WHAT IS EXPECTED:
Where does the word "been" show up in the records? Copy every line that has it.

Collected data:
—————

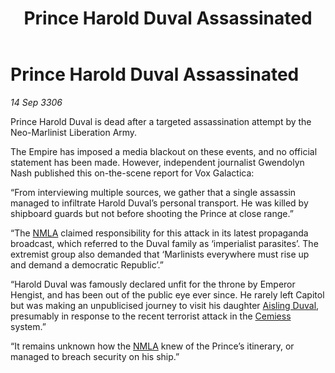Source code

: :PROPERTIES:
:ID:       84e3b887-5bbc-4ad6-b360-b5d1c882be9b
:END:
#+title: Prince Harold Duval Assassinated
#+filetags: :Empire:galnet:

* Prince Harold Duval Assassinated

/14 Sep 3306/

Prince Harold Duval is dead after a targeted assassination attempt by the Neo-Marlinist Liberation Army. 

The Empire has imposed a media blackout on these events, and no official statement has been made. However, independent journalist Gwendolyn Nash published this on-the-scene report for Vox Galactica: 

“From interviewing multiple sources, we gather that a single assassin managed to infiltrate Harold Duval’s personal transport. He was killed by shipboard guards but not before shooting the Prince at close range.” 

“The [[id:dbfbb5eb-82a2-43c8-afb9-252b21b8464f][NMLA]] claimed responsibility for this attack in its latest propaganda broadcast, which referred to the Duval family as ‘imperialist parasites’. The extremist group also demanded that ‘Marlinists everywhere must rise up and demand a democratic Republic’.” 

“Harold Duval was famously declared unfit for the throne by Emperor Hengist, and has been out of the public eye ever since. He rarely left Capitol but was making an unpublicised journey to visit his daughter [[id:b402bbe3-5119-4d94-87ee-0ba279658383][Aisling Duval]], presumably in response to the recent terrorist attack in the [[id:360ae21e-63f2-43ba-a2fd-a47e5e49951e][Cemiess]] system.” 

“It remains unknown how the [[id:dbfbb5eb-82a2-43c8-afb9-252b21b8464f][NMLA]] knew of the Prince’s itinerary, or managed to breach security on his ship.”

—————

OUTPUT OF THE TASK:
The Empire has imposed a media blackout on these events, and no official statement has been made. However, independent journalist Gwendolyn Nash published this on-the-scene report for Vox Galactica: 
“Harold Duval was famously declared unfit for the throne by Emperor Hengist, and has been out of the public eye ever since. He rarely left Capitol but was making an unpublicised journey to visit his daughter [[id:b402bbe3-5119-4d94-87ee-0ba279658383][Aisling Duval]], presumably in response to the recent terrorist attack in the [[id:360ae21e-63f2-43ba-a2fd-a47e5e49951e][Cemiess]] system.” 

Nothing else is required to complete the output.